О верованиях гностика Карпократа и его учеников Ириней пишет следующее: «Они в своем безумии дошли до того, что говорят, что им позволительно делать все безбожное и нечестивое. Потому, говорят они, только для человеческого мнения есть добрые и худые дела. И души до тех пор должны переходить из одних тел в другие, пока узнают всякий образ жизни и всякого рода действия (если только кто-либо в одно переселение зараз не совершит всех тех действий, о которых нам не следует не только говорить и слушать, но даже помышлять и верить, чтобы такие дела водились между нашими согражданами) для того, чтобы, как гласят их сочинения, их души, испытанные во всяком образе жизни, при своем исходе не нуждались более ни в чем; и об этом они должны стараться, чтобы в противном случае из-за того, что им еще нечто недостает для свободы, не пришлось опять быть посланными в тела» (Против ересей. I, 25, 4). Нельзя не заметить, что это вполне тантрический либертинизм. Классический тантризм не возник еще и в самой Индии, поэтому не может быть речи о «влияниях» и «заимствованиях». Но болезни духа протекают одинаково в самых разных климатах…
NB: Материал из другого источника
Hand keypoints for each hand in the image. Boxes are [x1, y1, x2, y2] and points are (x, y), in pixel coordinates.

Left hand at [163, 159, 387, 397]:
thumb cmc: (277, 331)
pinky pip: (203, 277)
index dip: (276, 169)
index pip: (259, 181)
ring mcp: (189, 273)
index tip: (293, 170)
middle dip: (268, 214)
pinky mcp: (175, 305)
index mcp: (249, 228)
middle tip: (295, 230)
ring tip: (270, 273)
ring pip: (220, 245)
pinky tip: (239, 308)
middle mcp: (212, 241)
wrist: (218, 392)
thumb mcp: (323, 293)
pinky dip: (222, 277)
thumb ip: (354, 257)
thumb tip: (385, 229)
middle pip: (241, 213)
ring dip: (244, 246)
Св. Ириней отмечает, что карпократианская проповедь аморализма не имеет права называться христианской — «Они следуют философии Эпикура и безразличию киников, а выставляют своим учителем Иисуса, который отвращает Своих учеников не только от злых дел, но и от слов и помышлений» (Против ересей. II, 32, 2) [131

].

Собственно же христианское отношение к идее переселения душ св. Ириней выражает так: «Учение их о переселении душ из тела в тело мы можем опровергнуть тем, что души ничего не помнят того, что прежде было с ними. Ибо если бы им надлежало испытать всякий род деятельности, им надлежало бы помнить то, что было прежде сделано, чтобы восполнить недостающее и чтобы не заниматься непрерывно все одним и тем же и не нести жалкого труда… Платон, когда не мог защитить это мнение, придумал чашу забвения, думая что через это избежит такого рода затруднения, но он не представил на это никаких доказательств, а только догматически отвечал, что души, при вступлении в эту жизнь, демон, состоящий при входе, напояет забвением прежде, чем они войдут в тела. Но он незаметно для себя самого попал в другую большую трудность. Ибо если чаша забвения, после испития от нее, может изгладить память всего сделанного, то откуда, Платон, ты знаешь это, когда теперь твоя душа находится в теле, — именно, что она до вступления в тело вкусила от демона напиток забвения? Если ты помнишь о демоне, о чаше и о входе, то должен знать и остальное; а если этого не знаешь, то нет правды и в истории о демоне и искусственно сочиненной чаше забвения» (Против ересей. II, 33, 1-2). «Посему если душа не помнит ничего о предшествующем своем состоянии, но здесь получает познание о существующем, то значит она не была никогда в других телах, не делала чего-либо, о чем она и не знает и не знала, чего (умственно) не видит теперь. Но как каждый из нас получает свое тело через художество Божие, так получает и свою душу. Ибо Бог не так беден и скуден, чтобы не мог даровать каждому телу особую свою душу, равно как и особенный характер» (Против ересей. II, 33, 5) [132

].

Кроме св. Иринея Лионского, насколько мне известно, развернутая, занимающая несколько глав, критика идеи переселения душ, встречается еще лишь у Тертуллиана. Остальные церковные писатели считали, что реинкарнационный миф далек от умов христиан, и вспоминали о нем лишь тогда, когда надо было сравнить христианскую веру с языческой философией. Так сегодня люди нередко вспоминают постулаты марксистско-ленинской пропаганды не для того, чтобы их оспорить, а чтобы поиронизировать и над ними и над собственным недавним легковерием — «какими же мы были олухами, что, не вдумываясь, распевали чудовищные стишки о том, что «Мы синеблузники, мы профсоюзники, мы не баяны-соловьи. Мы только гайки великой спайки, одной трудящейся семьи!». И для церковных проповедников III-V веков философские догадки о метемпсихозе предстают не как апостольское предание и не как внутрихристианская ересь, а просто как пример человеческого легковерия: в какие только дебри ни может забрести человек, если его ум и сердце живут вне благодати.